REFUGIADOS EN EL CABO
Viré yo a Jehová: Esperanza mía, y castillo mío; mi Dios, en quien confiaré” (Salmo 91:2).
El 6 de abril de 1652, el marino holandés Jan van Riebeeck instaló un campamento cerca de un cabo en el sur de África. Este asentamiento fue creciendo, y acabó convirtiéndose en lo que hoy es Ciudad del Cabo, en Sudáfrica.
Un día gris de julio de 2013 tuve la alegría de conocer ese cabo (hoy llamado Cabo de Buena Esperanza). La intensidad de la lluvia dificultaba la visión y, debo reconocerlo, la foto en el cartel indicador del Cabo fue realizada sin muchas ganas y de manera apresurada. El agua golpeaba sobre nuestros cuerpos con inusual fuerza.
Sin embargo, cuando tuvimos la oportunidad de subir al faro del Cabo de Buena Esperanza, la tormenta había pasado y ya asomaba el sol. Como un inesperado regalo, el cielo dibujó un intenso arco iris. En ese marco, la vista del cabo fue sublime. Tengo registrado ese momento en fotos pero, sin duda, está grabado en mi retina como una de las vistas más preciosas que me tocó contemplar.
Popularmente, se cree que este cabo es el punto más extremo de África y el lugar donde confluyen los océanos Atlántico e índico. No obstante, estas características corresponden al cabo Agulhas, ubicado unos 150 kilómetros al sureste.
Con todo, el Cabo de Buena Esperanza es reconocido mundialmente y ganó su fama sobre la base del servicio y la ayuda. Juan II de Portugal le dio su nombre actual. Durante muchos años, los navegantes temieron no encontrar una posible ruta marítima que llegara hasta las Indias. El nombre del lugar tiene que ver con esto pues, gracias a este accidente geográfico, las embarcaciones podían descansar protegidas antes de continuar su marcha hacia el este.

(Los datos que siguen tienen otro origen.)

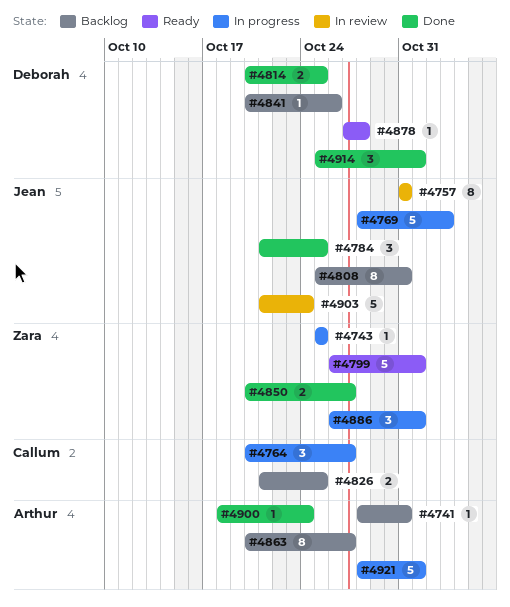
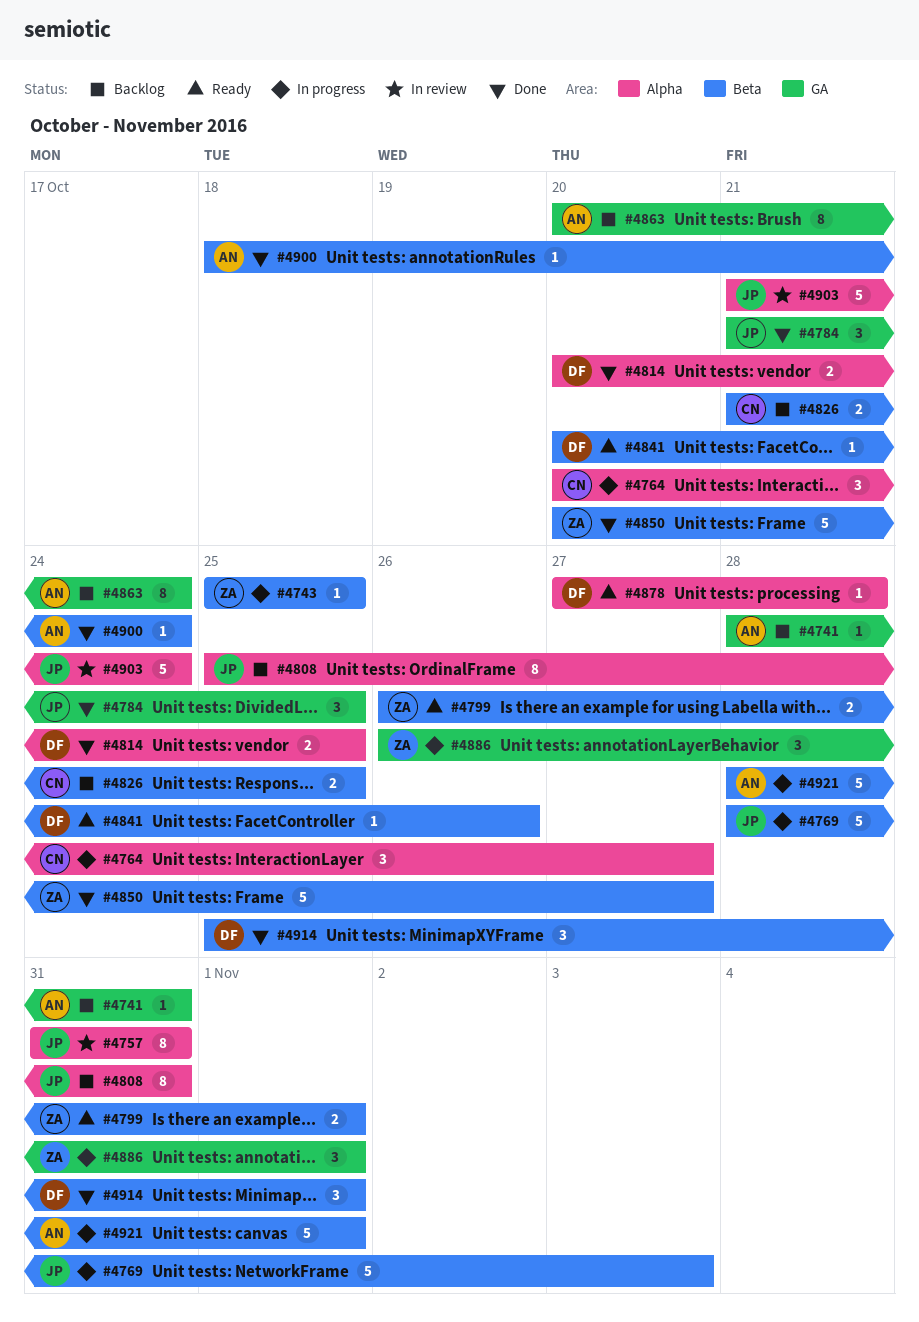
#4799, estimate: 5 -> 2
#4841, status: Backlog -> Ready
#4850, estimate: 2 -> 5
#4863, due: Oct 27 -> Oct 24

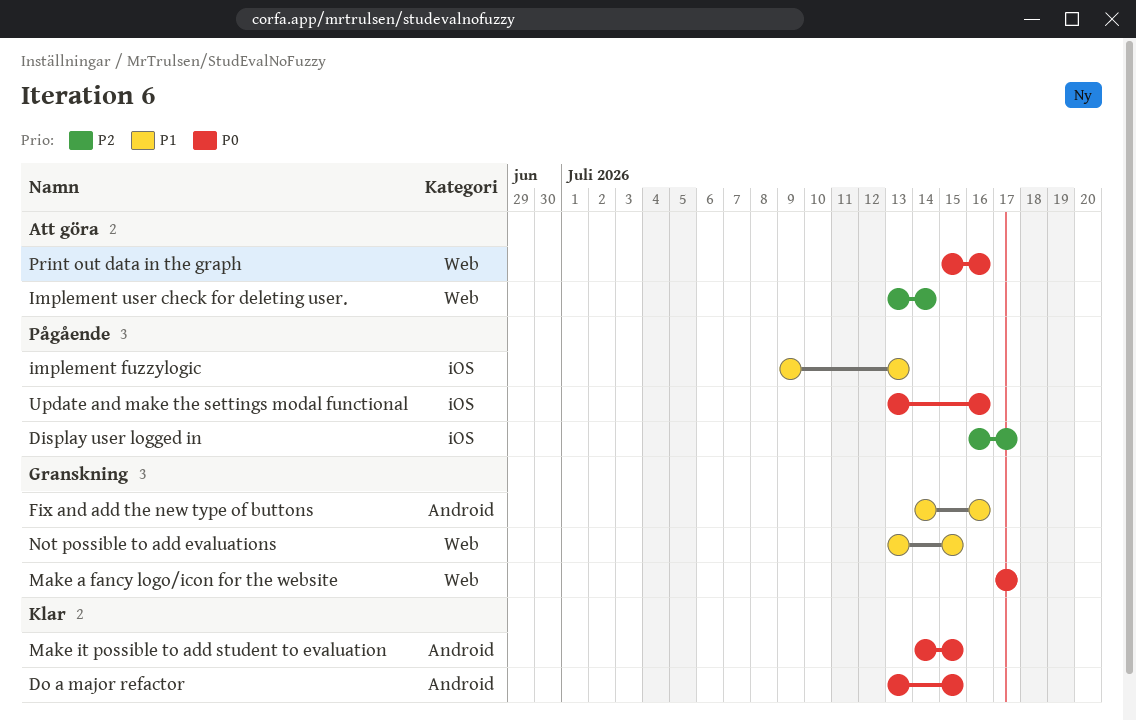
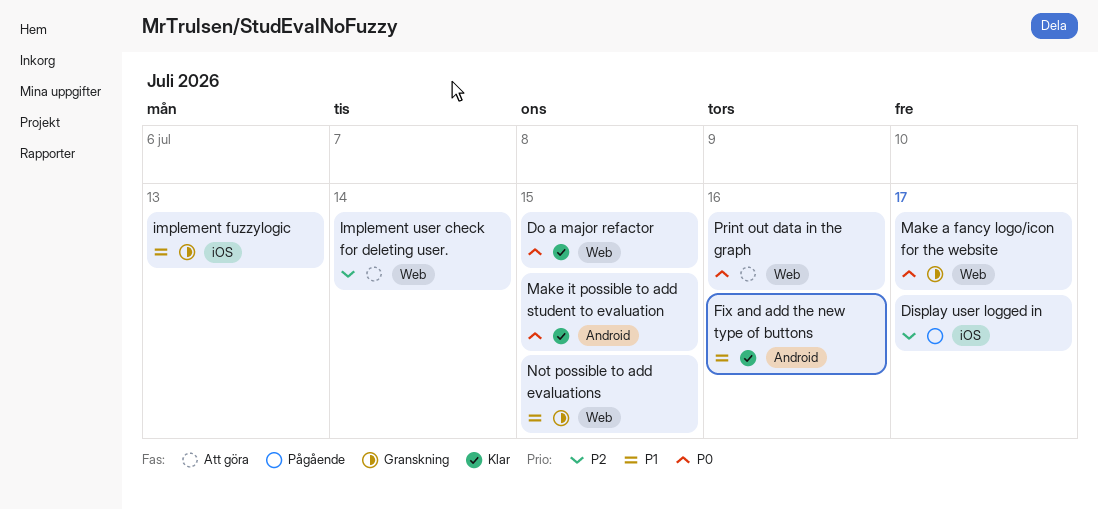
Do a major refactor, label: Android -> Web
Fix and add the new type of buttons, status: Granskning -> Klar
implement fuzzylogic, status: Pågående -> Granskning
Update and make the settings modal functional: present -> none

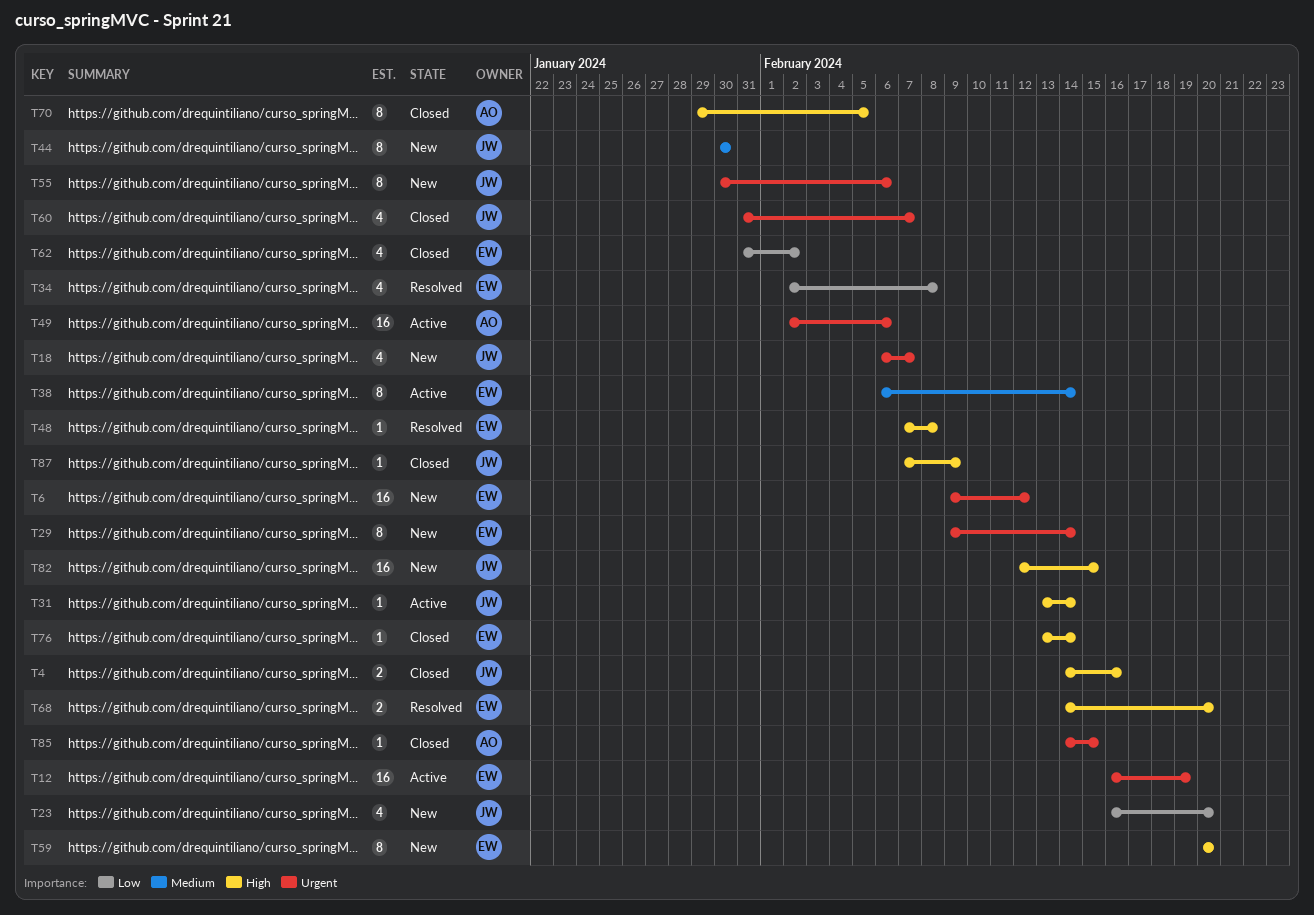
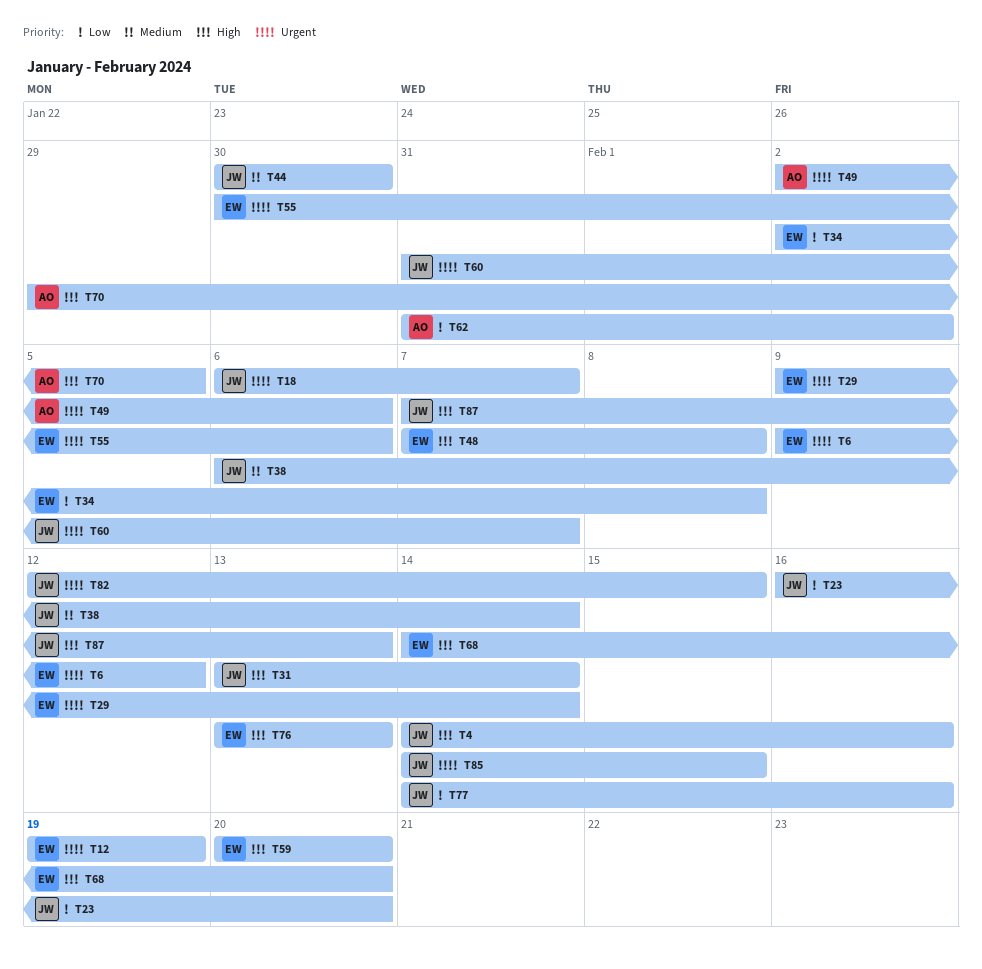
T12, start: Feb 16 -> Feb 19
T38, owner: EW -> JW
T55, owner: JW -> EW
T62, owner: EW -> AO
T76, due: Feb 14 -> Feb 13
T77: none -> present
T82, priority: High -> Urgent
T85, owner: AO -> JW
T87, due: Feb 9 -> Feb 13

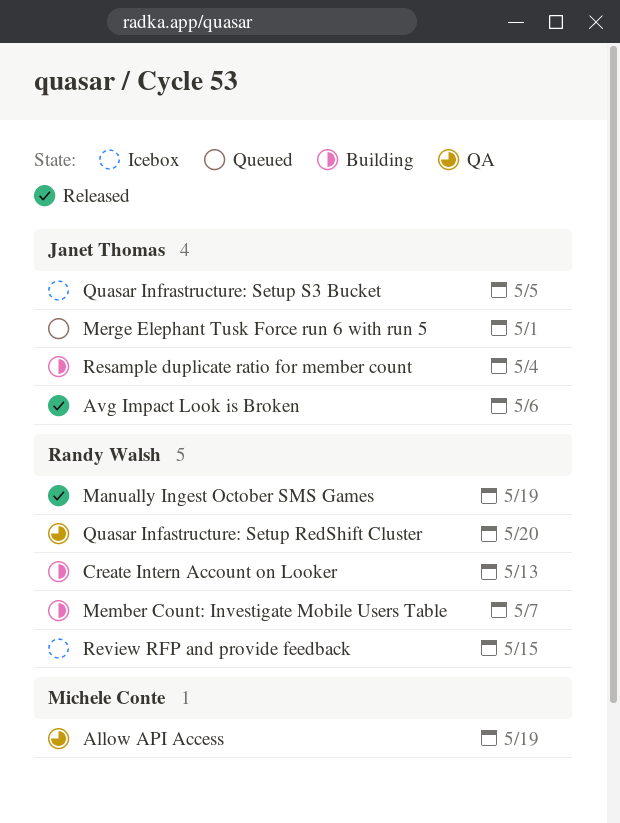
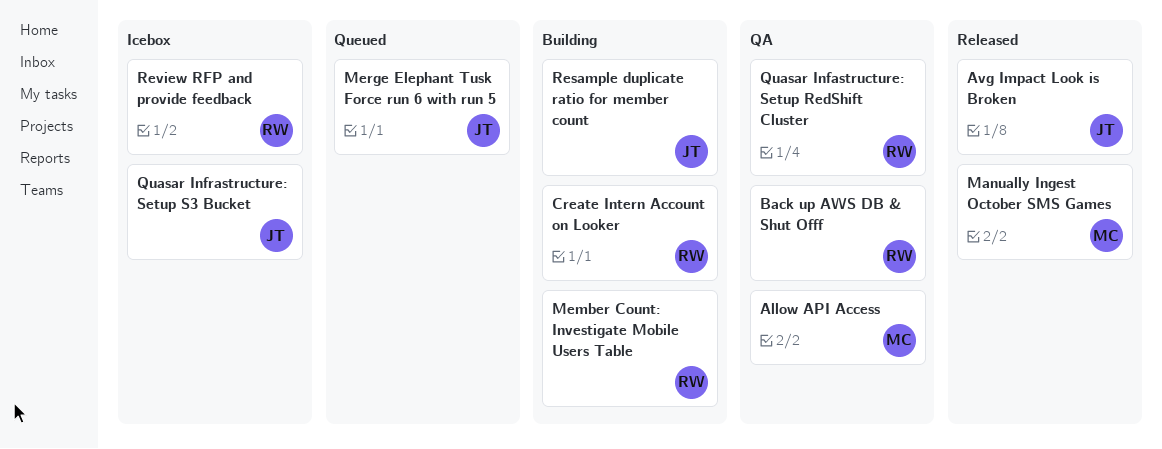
Back up AWS DB & Shut Offf: none -> present
Manually Ingest October SMS Games, owner: Randy Walsh -> Michele Conte

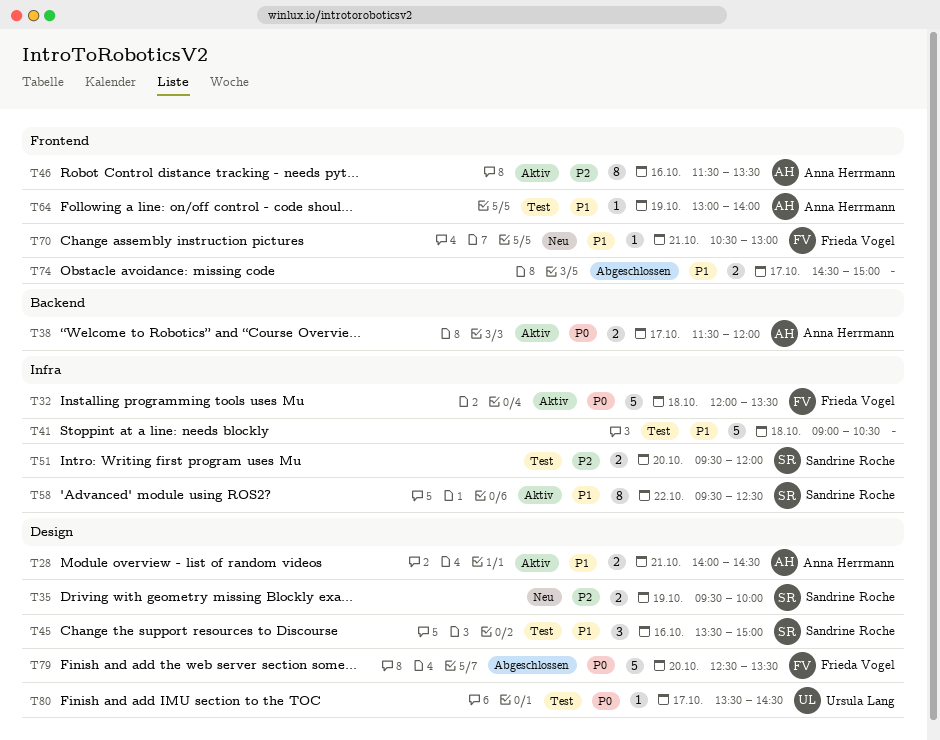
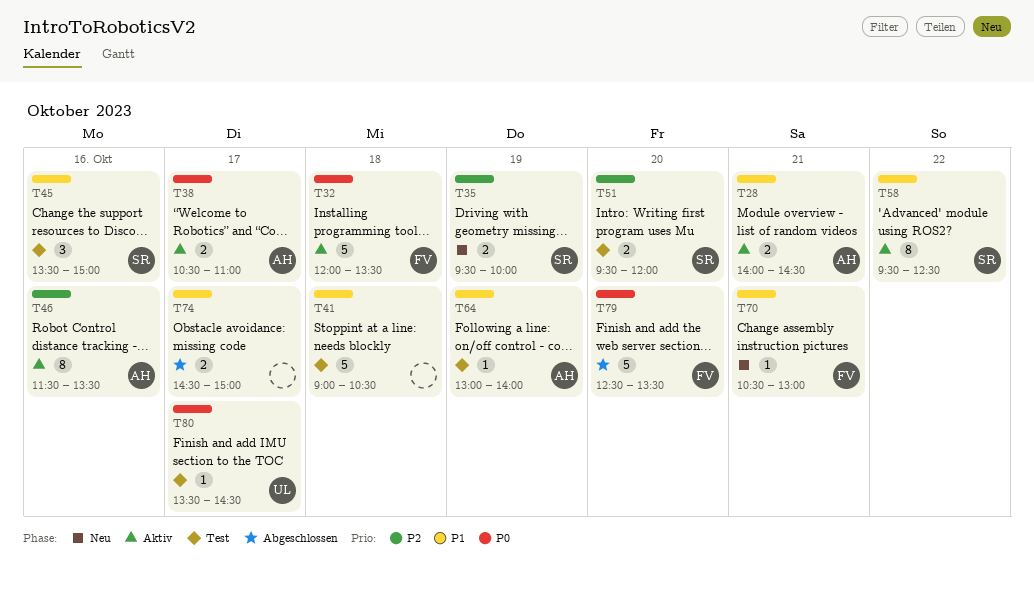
T38, begins: 11:30 -> 10:30
T38, ends: 12:00 -> 11:00

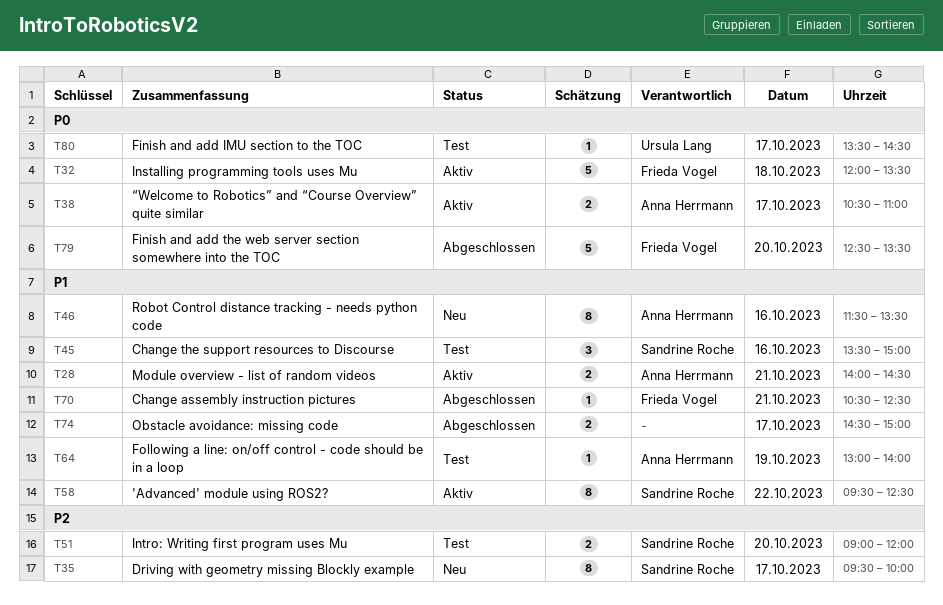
T35, estimate: 2 -> 8
T35, day: Oct 19 -> Oct 17
T41: present -> none
T46, status: Aktiv -> Neu
T46, priority: P2 -> P1
T51, begins: 09:30 -> 09:00
T70, status: Neu -> Abgeschlossen
T70, ends: 13:00 -> 12:30

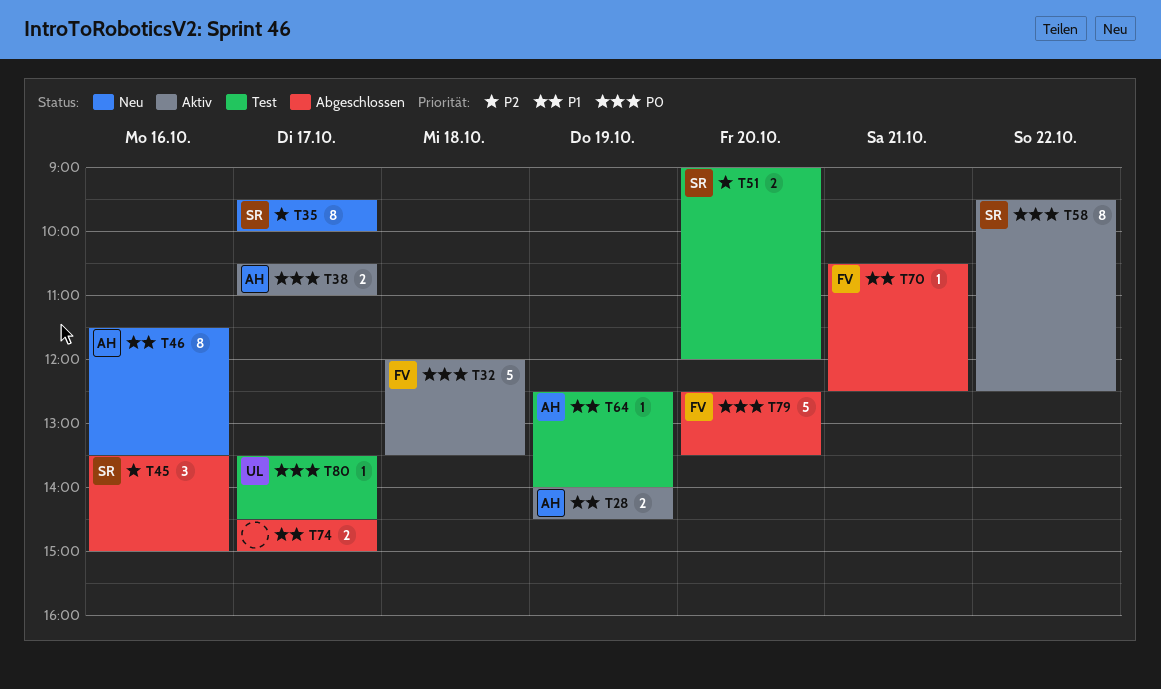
T28, day: Oct 21 -> Oct 19
T45, status: Test -> Abgeschlossen
T45, priority: P1 -> P2
T58, priority: P1 -> P0
T64, begins: 13:00 -> 12:30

Navegando en este mundo, solemos enfrentarnos con tormentas. Aguardábamos algo lindo pero, de repente, la vida nos golpea con intensidad. La esperanza se diluye; la alegría se esfuma; la fe se apaga… Pero Jesús, el Sol de Justicia, aparece y nos renueva la confianza. Como la del faro, su luz nos ilumina, nos guía, nos marca el camino. No hay razón para temer. Él está al control, al fin y al cabo.
Hoy puede ser un día histórico. Corre hacia Jesús. Refúgiate en sus brazos. Enjuga tus lágrimas. Alza la vista. Y recuerda que si los ojos no derramasen lágrimas, el corazón no tendría arco iris.
“Mientras estemos sobre la tierra no podremos escapar de los conflictos y las tentaciones pero, en cada tormenta, tendremos un refugio seguro. Jesús nos dijo: ‘En el mundo tendréis aflicción; pero confiad, yo he vencido al mundo’ (Juan 16:33)” (Elena de White, Recibiréis poder, p. 373).